A class of Nio shareholders are suing the car manufacturer for allegedly lying about building its own factory in Shanghai as it was gearing up to go public in the U.S. in 2018.
A U.S. judge has ruled that Nio investors can proceed as a class in a lawsuit seeking damages from the car manufacturer as well as its executives and underwriters due to the decline in share price that occurred in March 2019 when Nio canned its Shanghai factory plants. This announcement came as a shock and was made despite Nio asserting that the factory was already “under construction” at the time of its IPO.

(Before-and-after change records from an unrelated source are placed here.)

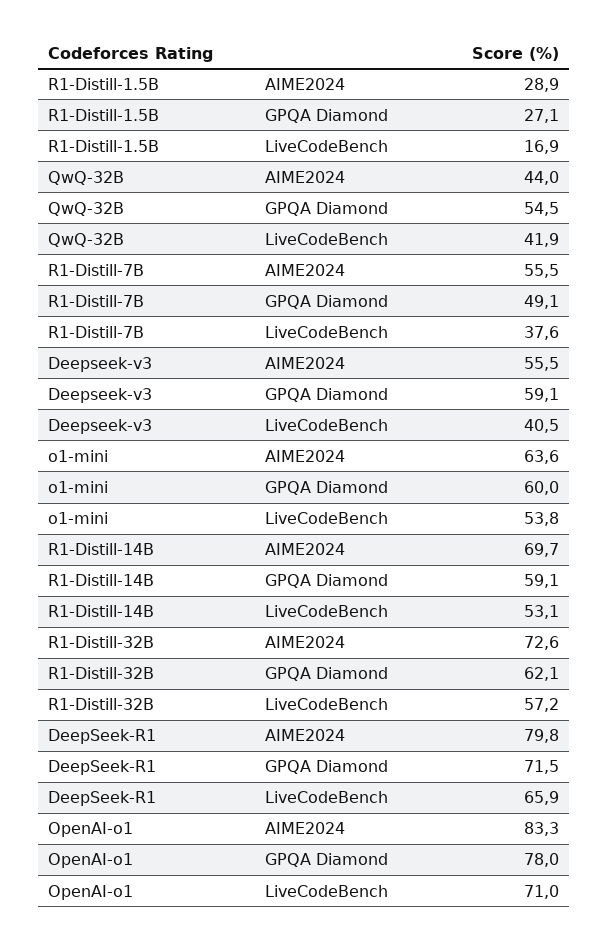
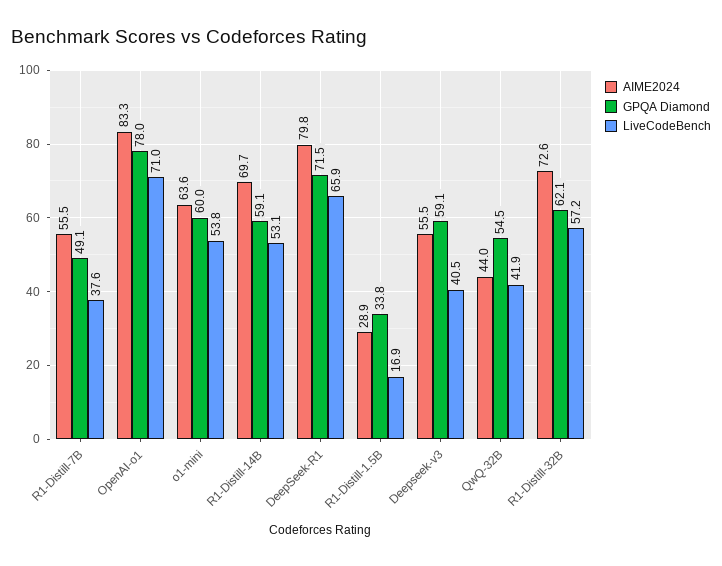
  {
    "AIME2024": {
      "R1-Distill-1.5B": 28.9,
      "QwQ-32B": 44,
      "R1-Distill-7B": 55.5,
      "Deepseek-v3": 55.5,
      "o1-mini": 63.6,
      "R1-Distill-14B": 69.7,
      "R1-Distill-32B": 72.6,
      "DeepSeek-R1": 79.8,
      "OpenAI-o1": 83.3
    },
    "GPQA Diamond": {
-     "R1-Distill-1.5B": 27.1,
+     "R1-Distill-1.5B": 33.8,
      "QwQ-32B": 54.5,
      "R1-Distill-7B": 49.1,
      "Deepseek-v3": 59.1,
      "o1-mini": 60,
      "R1-Distill-14B": 59.1,
      "R1-Distill-32B": 62.1,
      "DeepSeek-R1": 71.5,
      "OpenAI-o1": 78
    },
    "LiveCodeBench": {
      "R1-Distill-1.5B": 16.9,
      "QwQ-32B": 41.9,
      "R1-Distill-7B": 37.6,
      "Deepseek-v3": 40.5,
      "o1-mini": 53.8,
      "R1-Distill-14B": 53.1,
      "R1-Distill-32B": 57.2,
      "DeepSeek-R1": 65.9,
      "OpenAI-o1": 71
    }
  }

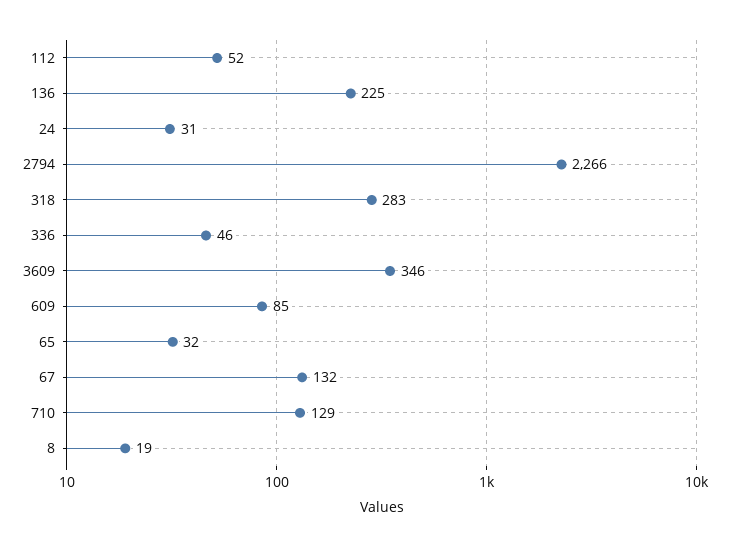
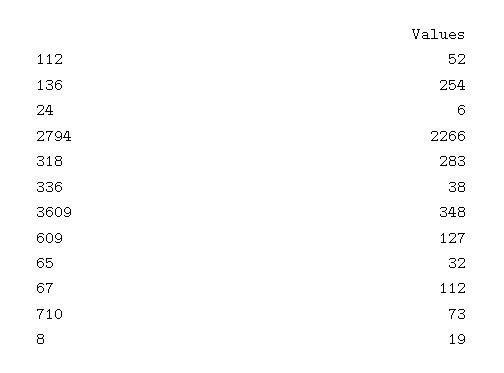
  {
    "112": 52,
-   "136": 225,
+   "136": 254,
-   "24": 31,
+   "24": 6,
    "2794": 2266,
    "318": 283,
-   "336": 46,
+   "336": 38,
-   "3609": 346,
+   "3609": 348,
-   "609": 85,
+   "609": 127,
    "65": 32,
-   "67": 132,
+   "67": 112,
-   "710": 129,
+   "710": 73,
    "8": 19
  }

While the defendants have denied the allegations, U.S. District Judge Nicholas Garaufis issued an order to certify the class of investors who purchased Nio shares in the September 2018 IPO as well as a class of investors who purchased shares between October 8, 2018 and March 5, 2019.
Read: Nio Wants Fair Treatment In The U.S. To Sell Its EVs
Reuters notes that investors believed Nio’s planned factory in Shanghai would alleviate its reliance on a Chinese state-owned manufacturer that some had viewed as “third tier.” Citing former employees, the lawsuit alleges that construction at the factory never started due to the lack of necessary construction permits. It is also alleged that underwriters including Morgan Stanley and Goldman Sachs did not properly vet the EV maker’s statements.
Nio’s share price fell approximately 30% when it announced that plans for the Shanghai factory had been scrapped in March 2019.
While U.S. District Judge Nicholas Garaufis has said the lawsuit can proceed as a class, Reuters reports that securities class actions like this rarely go to trial and that they typically result in a settlement.